» Data to process:
========
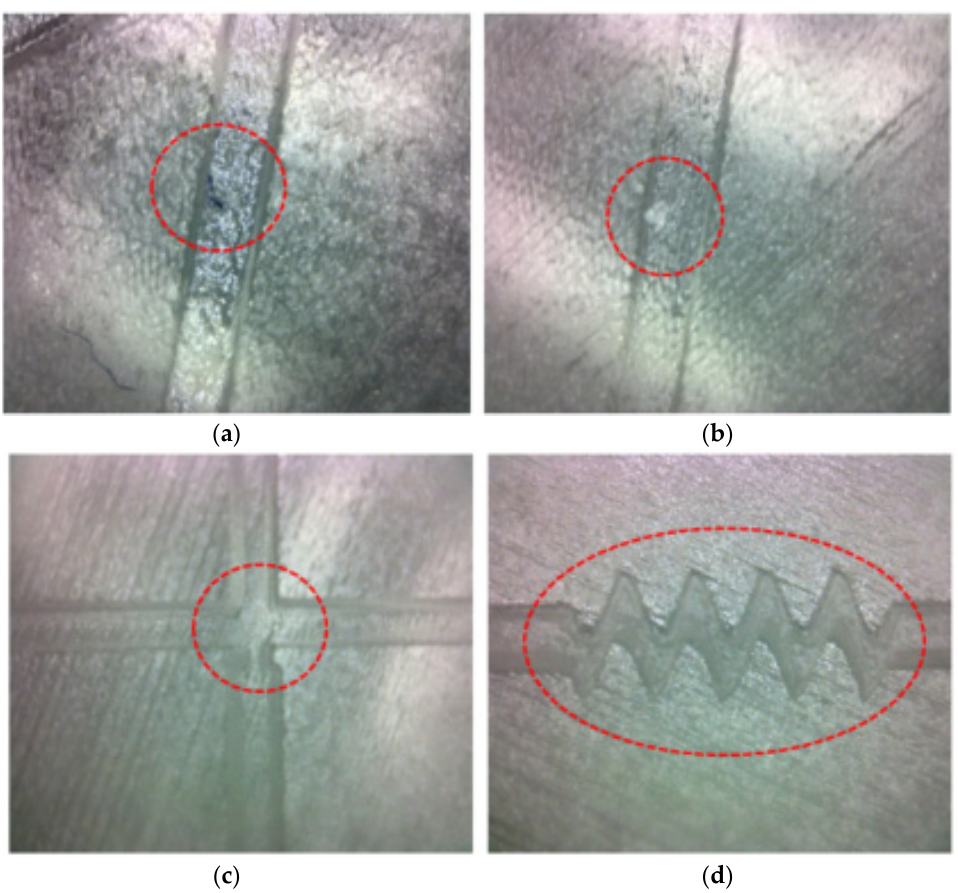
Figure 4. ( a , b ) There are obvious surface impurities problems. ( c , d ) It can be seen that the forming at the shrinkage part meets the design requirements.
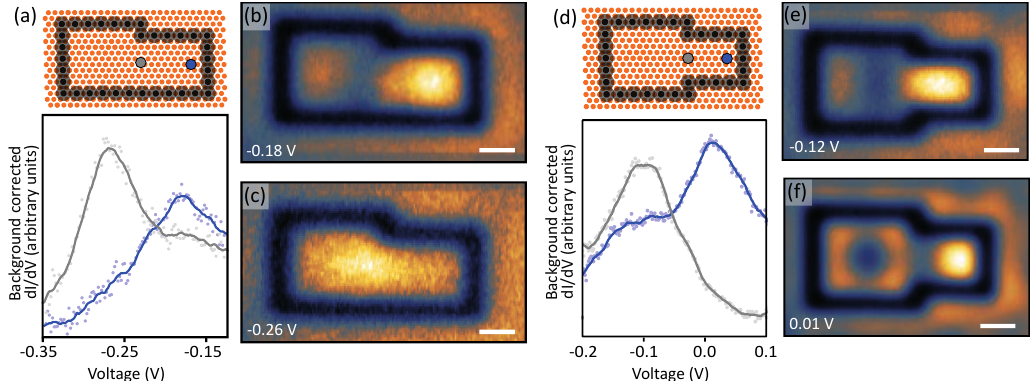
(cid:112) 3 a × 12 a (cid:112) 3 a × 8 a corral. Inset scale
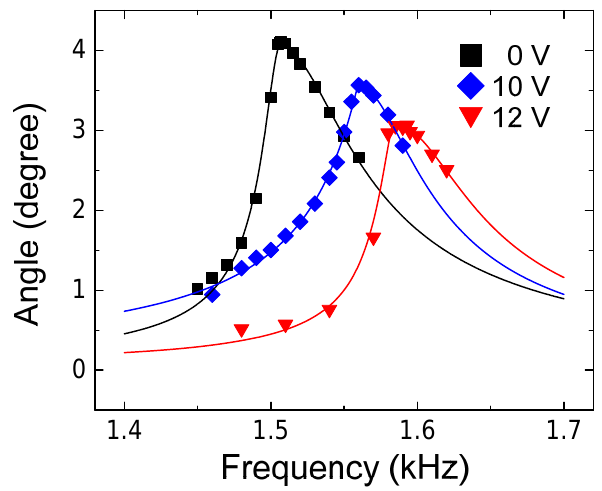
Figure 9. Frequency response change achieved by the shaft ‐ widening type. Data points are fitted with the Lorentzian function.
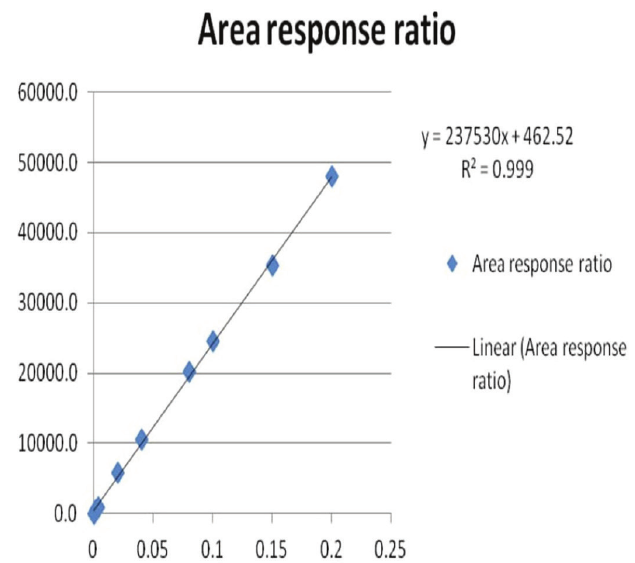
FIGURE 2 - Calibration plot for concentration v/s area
========
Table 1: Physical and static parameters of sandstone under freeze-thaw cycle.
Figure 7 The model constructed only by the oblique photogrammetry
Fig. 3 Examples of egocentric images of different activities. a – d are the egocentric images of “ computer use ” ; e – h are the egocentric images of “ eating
========
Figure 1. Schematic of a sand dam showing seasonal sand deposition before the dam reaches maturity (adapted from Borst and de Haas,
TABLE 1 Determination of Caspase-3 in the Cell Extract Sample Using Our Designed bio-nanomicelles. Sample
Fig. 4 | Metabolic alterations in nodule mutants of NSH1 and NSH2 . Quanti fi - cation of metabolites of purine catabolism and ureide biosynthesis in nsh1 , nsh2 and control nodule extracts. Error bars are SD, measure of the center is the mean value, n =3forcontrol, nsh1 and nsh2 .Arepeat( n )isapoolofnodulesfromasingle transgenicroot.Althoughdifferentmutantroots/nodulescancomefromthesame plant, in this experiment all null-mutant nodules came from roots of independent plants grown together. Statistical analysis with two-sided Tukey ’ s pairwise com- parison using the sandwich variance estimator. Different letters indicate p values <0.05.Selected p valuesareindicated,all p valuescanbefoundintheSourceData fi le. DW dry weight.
========
» Action item: Restate word for word every line from the one with "Figure 4. ( a" up to and including the one with "(cid:112) 3 a × 12" in the records above, minus the pictures.

» Problem solution:
Figure 4. ( a , b ) There are obvious surface impurities problems. ( c , d ) It can be seen that the forming at the shrinkage part meets the design requirements.
(cid:112) 3 a × 12 a (cid:112) 3 a × 8 a corral. Inset scale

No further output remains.